Audio Video Bridging (AVB) is regarded by many as an open-source solution for just what Kelly describes. An AVB network implements a set of protocols based on the IEEE 802.1 standard and offers functionality including precise synchronization and shaping of streaming data traffic and automatic device identification.

However, AVB’s roll-out has been measured and there are still interface issues to resolve. Plus, AVB still requires investment in hardware, such as AVB-compliant switches, which presents significant cost for large systems providers, including Clair Global, the biggest live-sound systems provider in the U.S.

Shaun Clair, engineering coordinator for Clair Global explains, “All of our amp racks are fitted with a pair of gigabit switches, which allows each rack to be a node on our Dante networks. The transition path to AVB compliance will require all of these switches to be replaced. Capital-intensive decisions like this make the migration to new technologies tricky.”

A Leader Emerging?

Dante’s quick rise in the market was evident at the InfoComm 2012 Show in June, when several companies, including Shure and Lectrosonics announced Dante interfaces. Even Harman Professional, which was one AVB’s early champions, announced support for Dante.

Michael MacDonald, executive vice president of marketing and sales at Harman Professional, says that while AVB remains a strong protocol, defined by an IT heritage that guarantees audio signal delivery, the uptake hasn’t been as quick as other audio networking technologies’.
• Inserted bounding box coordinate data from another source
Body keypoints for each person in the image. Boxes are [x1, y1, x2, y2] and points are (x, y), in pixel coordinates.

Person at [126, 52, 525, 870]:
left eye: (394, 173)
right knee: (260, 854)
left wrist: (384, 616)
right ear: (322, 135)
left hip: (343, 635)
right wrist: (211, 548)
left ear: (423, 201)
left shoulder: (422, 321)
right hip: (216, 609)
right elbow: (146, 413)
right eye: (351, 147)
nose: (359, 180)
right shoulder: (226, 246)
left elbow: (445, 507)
“Dante got in early and did a good job making Layer 3 workable for audio and gaining market acceptance for its products,” he says. MacDonald also points out that Dante’s acceptance by enterprise players such as Cisco Systems gives it a leg up as event audio becomes more of an IT proposition. “It’s also become accepted by some of the leading consultants in the AV integration world,” MacDonald says, “Which counts for a lot.”
Like other relatively new digital audio products, audio networks will probably follow the now-familiar pattern of product proliferation: continued jousting among proprietary solutions, followed by the emergence (albeit slow) of some industry-wide standardization, leading to an eventual hierarchy of systems, many of which will fit into market niches.
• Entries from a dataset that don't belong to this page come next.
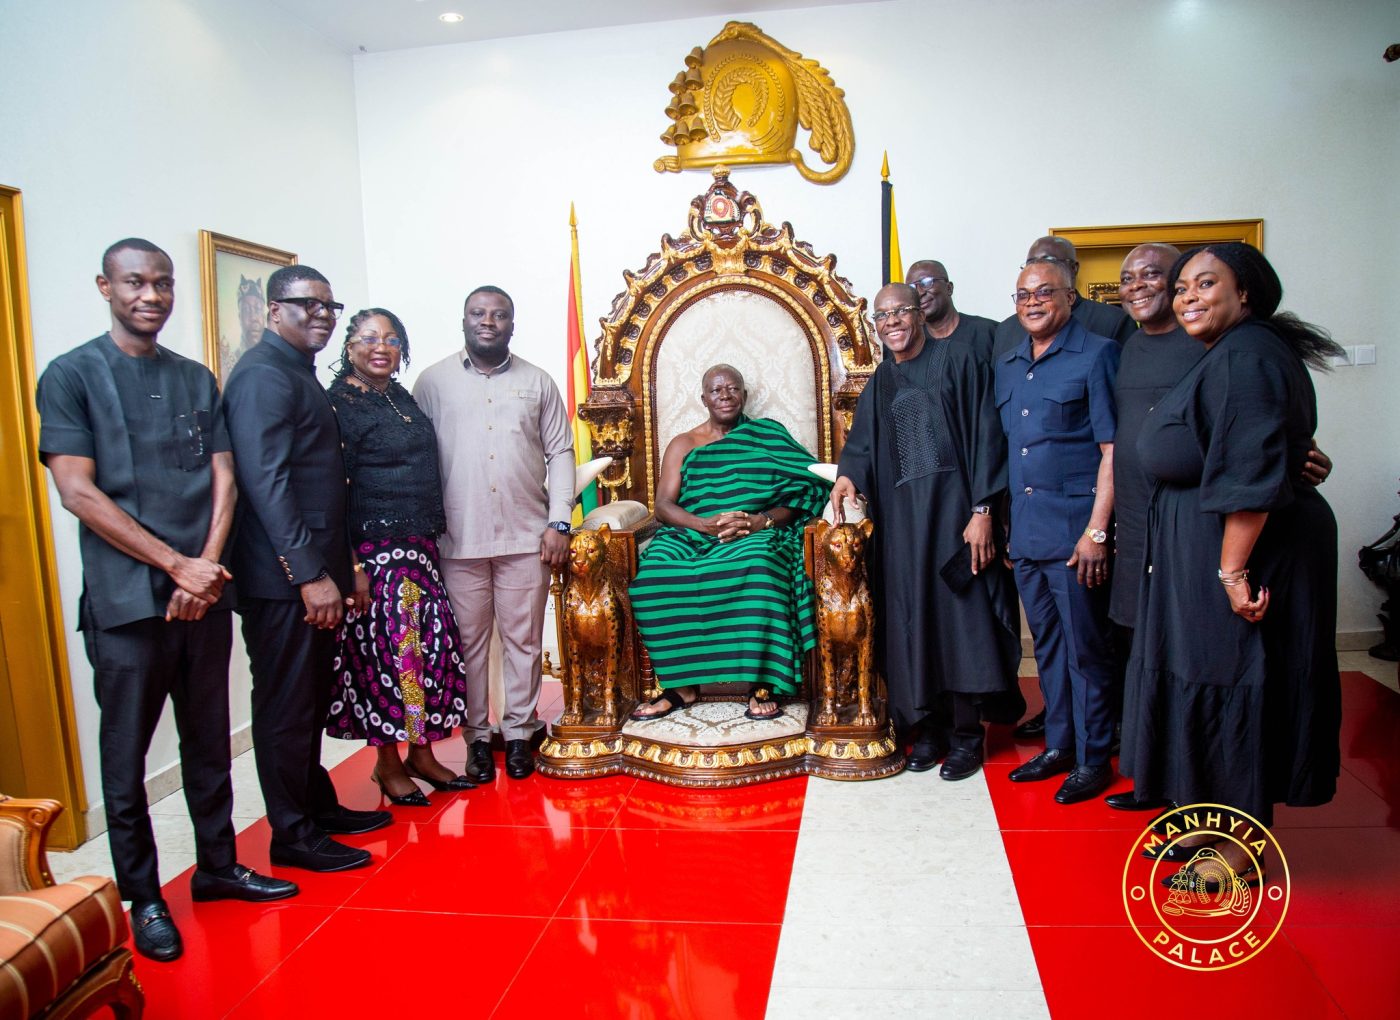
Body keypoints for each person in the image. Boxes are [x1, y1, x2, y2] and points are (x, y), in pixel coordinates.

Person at [36, 238, 296, 963]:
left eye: (162, 283)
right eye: (135, 283)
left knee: (209, 742)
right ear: (105, 286)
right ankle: (144, 896)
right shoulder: (71, 375)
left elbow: (225, 476)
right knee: (124, 761)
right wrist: (175, 566)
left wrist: (206, 569)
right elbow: (77, 491)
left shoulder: (194, 377)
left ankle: (216, 867)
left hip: (203, 595)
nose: (150, 295)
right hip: (127, 605)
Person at [1121, 243, 1343, 871]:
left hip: (1237, 553)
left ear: (1244, 292)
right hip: (1203, 545)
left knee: (1236, 686)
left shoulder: (1246, 356)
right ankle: (1204, 821)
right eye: (1183, 286)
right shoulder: (1234, 354)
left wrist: (1231, 571)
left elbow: (1249, 470)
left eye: (1205, 284)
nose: (1188, 296)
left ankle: (1239, 849)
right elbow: (1264, 441)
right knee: (1205, 679)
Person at [225, 265, 391, 874]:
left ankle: (315, 807)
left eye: (329, 306)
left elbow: (323, 484)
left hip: (316, 572)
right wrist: (309, 575)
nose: (321, 315)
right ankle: (291, 835)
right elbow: (266, 485)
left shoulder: (294, 372)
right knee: (285, 709)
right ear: (273, 310)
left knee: (309, 701)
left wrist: (344, 564)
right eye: (307, 305)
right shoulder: (263, 377)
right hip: (283, 583)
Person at [832, 286, 1021, 779]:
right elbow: (863, 445)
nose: (892, 321)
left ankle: (966, 736)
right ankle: (928, 729)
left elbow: (988, 437)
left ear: (919, 315)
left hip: (957, 521)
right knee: (913, 624)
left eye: (900, 311)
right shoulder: (881, 381)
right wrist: (849, 474)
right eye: (882, 315)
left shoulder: (960, 362)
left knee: (962, 625)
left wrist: (983, 510)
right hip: (903, 527)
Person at [414, 285, 574, 781]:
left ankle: (522, 733)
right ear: (464, 320)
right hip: (456, 541)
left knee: (524, 641)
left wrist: (559, 522)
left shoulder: (538, 381)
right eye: (478, 313)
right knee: (468, 645)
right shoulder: (432, 383)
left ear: (512, 323)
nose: (488, 321)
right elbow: (414, 456)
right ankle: (478, 740)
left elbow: (561, 453)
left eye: (499, 314)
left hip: (528, 538)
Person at [324, 308, 473, 804]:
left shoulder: (398, 396)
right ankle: (387, 765)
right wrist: (352, 567)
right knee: (389, 659)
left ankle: (423, 754)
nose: (380, 347)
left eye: (390, 339)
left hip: (421, 549)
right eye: (368, 339)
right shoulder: (340, 405)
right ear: (349, 347)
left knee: (427, 655)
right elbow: (333, 492)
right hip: (375, 555)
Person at [630, 365, 830, 721]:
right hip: (691, 532)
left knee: (760, 565)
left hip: (750, 532)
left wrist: (761, 521)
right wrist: (701, 525)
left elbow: (807, 488)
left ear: (744, 395)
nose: (725, 395)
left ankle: (762, 682)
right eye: (716, 390)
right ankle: (682, 686)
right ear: (704, 398)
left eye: (732, 388)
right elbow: (662, 506)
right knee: (653, 576)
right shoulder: (683, 443)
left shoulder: (767, 436)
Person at [996, 259, 1120, 804]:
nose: (1033, 302)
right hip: (1026, 535)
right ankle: (1060, 744)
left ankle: (1095, 758)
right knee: (1045, 648)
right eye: (1023, 294)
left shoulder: (1096, 354)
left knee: (1085, 651)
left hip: (1076, 537)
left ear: (1070, 297)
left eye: (1045, 292)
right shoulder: (1009, 364)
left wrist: (1096, 532)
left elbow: (1111, 452)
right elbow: (1010, 453)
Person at [993, 236, 1137, 362]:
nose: (1040, 268)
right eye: (1032, 263)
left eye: (1050, 261)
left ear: (1074, 268)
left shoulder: (1114, 321)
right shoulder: (1006, 330)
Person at [905, 259, 999, 363]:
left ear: (949, 288)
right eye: (911, 288)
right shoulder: (911, 342)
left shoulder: (989, 332)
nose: (919, 293)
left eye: (927, 282)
What’s less predictable is how the overall live-event sector will fare over the next few years. Music, especially, continues to rely on live events for revenue; trade shows are experiencing growth again; and advertising and marketing have fully embraced events and staging, often in the form the transient “pop-up” events. All would benefit from putting their audio on an easy, reliable network. So however digital audio networking solutions play out, chances are it will take place on a big stage.